In studying the Tigers offensive statistics so far, I spent some time looking into Jhonny Peralta, whom I have generally defended, but decided that his extremely good numbers so far (3rd in SS WAR) are driven somewhat by a high BABIP which isn’t very interesting.
Then I thought about writing about why Matt Tuiasosopo, the Tigers RH platoon OF, should play a little more but realized there isn’t really any extra PA for him unless you’re willing to bench Victor Martinez, whom I’m not giving up on at all.
Yet in the course of this perusal of Tuiasosopo’s numbers, something very amazing caught my eye. He’s crushing the ball, but that’s not what I mean. There is a belief, one which I share, that a baseball player can do pretty much anything across 60 plate appearances, or a 10 to 14 day stretch. Tuiasosopo has 51 PA at this moment in time. So I’m not shocked that he’s doing well. I’m shocked at how it compares to someone else on the team. First, for reference, he’s Tui’s line:
.366/.490/.561, 189 wRC+ (51 PA, 2 HR, 7 R, 15 RBI, 19.6% BB)
That’s excellent. It’s a small sample, but it’s excellent. He’s 89% better than league average at the plate so far this year. It won’t continue, but that isn’t the point. The point is that Tuiasosopo’s best 51 PA – his small sample peak – still don’t measure up to Miguel Cabrera’s entire season.
Cabrera’s line, despite covering 197 PA or a quarter of a season rather than 10%, is better. Here it is:
.387/.457/.659, 199 wRC+ (197 PA, 11 HR, 34 R, 47 RBI, 10.7% BB)

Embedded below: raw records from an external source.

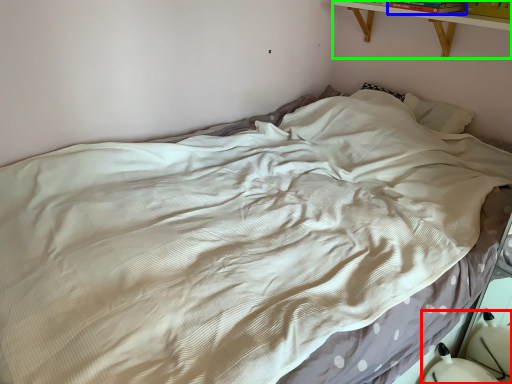
Question: Considering the real-world distances, which object is closest to swivel chair (highlighted by a red box)? book (highlighted by a blue box) or shelf (highlighted by a green box).

Choices:
 (A) book
 (B) shelf

Answer: (B)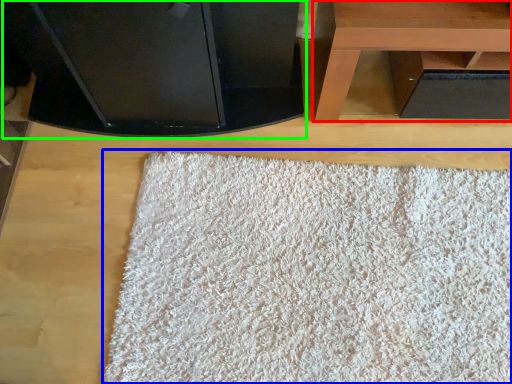
Question: Considering the real-world distances, which object is closest to table (highlighted by a red box)? mat (highlighted by a blue box) or furniture (highlighted by a green box).

Choices:
 (A) mat
 (B) furniture

Answer: (B)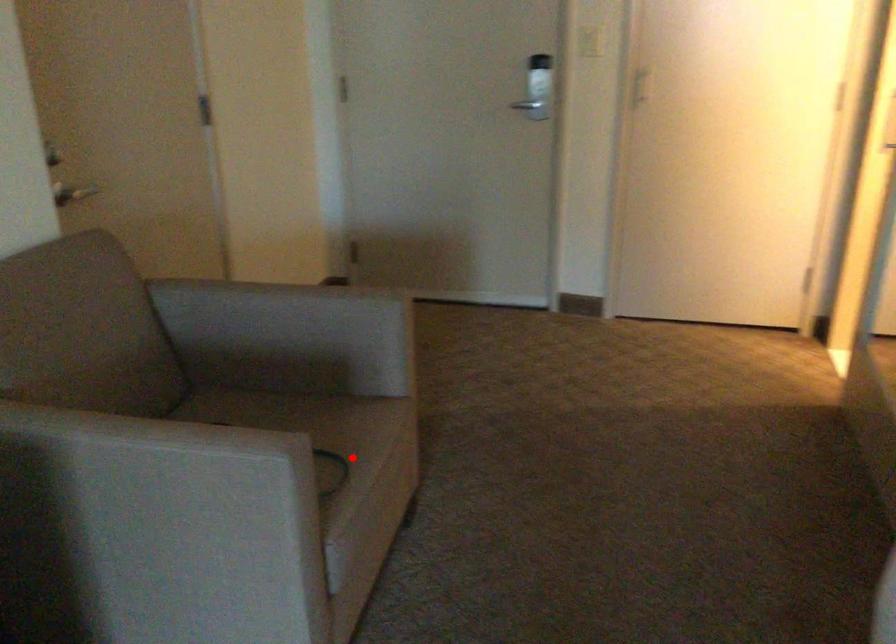
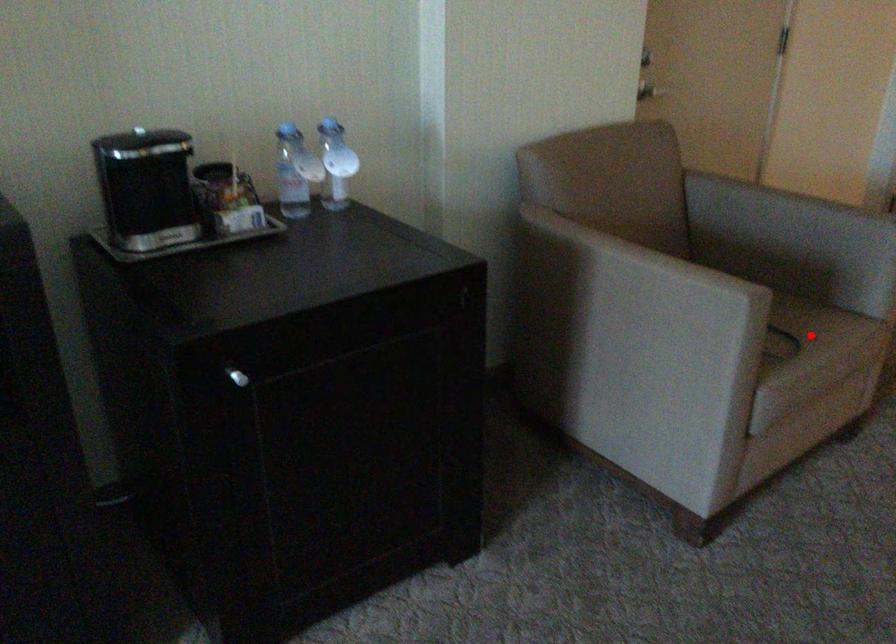
I am providing you with two images of the same scene from different viewpoints. A red point is marked on the first image and another point is marked on the second image. Does the point marked in image1 correspond to the same location as the one in image2?

Yes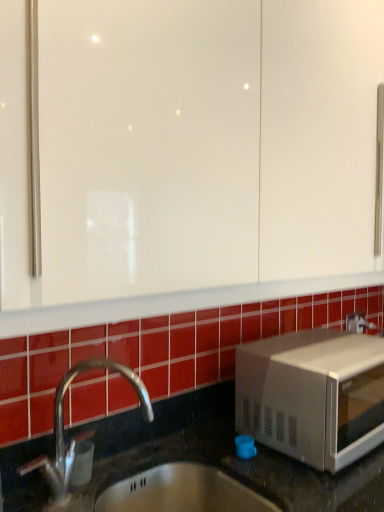
This screenshot has height=512, width=384. What are the coordinates of `free space above white matte microwave at lower right (from a real-world perspective)` in the screenshot? It's located at (326, 345).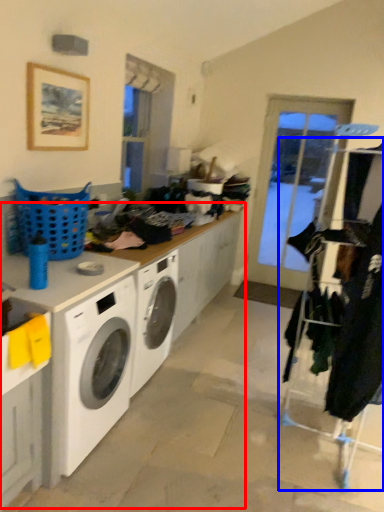
Question: Which of the following is the farthest to the observer, counter top (highlighted by a red box) or closet (highlighted by a blue box)?

Choices:
 (A) counter top
 (B) closet

Answer: (B)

Cabrera isn’t getting on base at the same rate as Tuiasosopo, but he’s outslugging him by a lot. Cabrera is 99% better than league average at the plate this year. This post is meant to illustrate how awesome that is. Tuiasosopo is crushing the ball over a small sample and he still isn’t on Cabrera’s 200 PA pace (In Cabrera’s last 55 PA, he’s at 220 wRC+ BTW). That’s nuts.
Miguel Cabrera’s wRC+ for the season is better than Babe Ruth’s career wRC+. Now obviously that won’t continue. He won’t be Babe Ruth (although for a second I did actually think about removing the word “obviously”). But right now he’s outhitting everyone. Even great hitters. Even players who are having the best couple weeks of their lives.
Chris Davis is the next closest qualifier to Cabrera with a 182 wRC+. If you drop the threshold from qualified to 50 PA, Tuiasosopo is as close as anyone gets. To find someone with a higher wRC+ than Cabrera, you have to find your way to Matt Adams’ 43 PA.
And just for fun, even though it isn’t a meaningful number, over the last week Miguel Cabrera leads baseball with a 344 wRC+. It’s a small sample, but that’s just silly.
Miguel Cabrera has the 29th best career wRC+ of all time at 150. This is his peak. It has to be. The last three seasons have been his best three and this one looks like it might top them all. We may be watching one of the best dozen or so hitters of all time at his absolute best.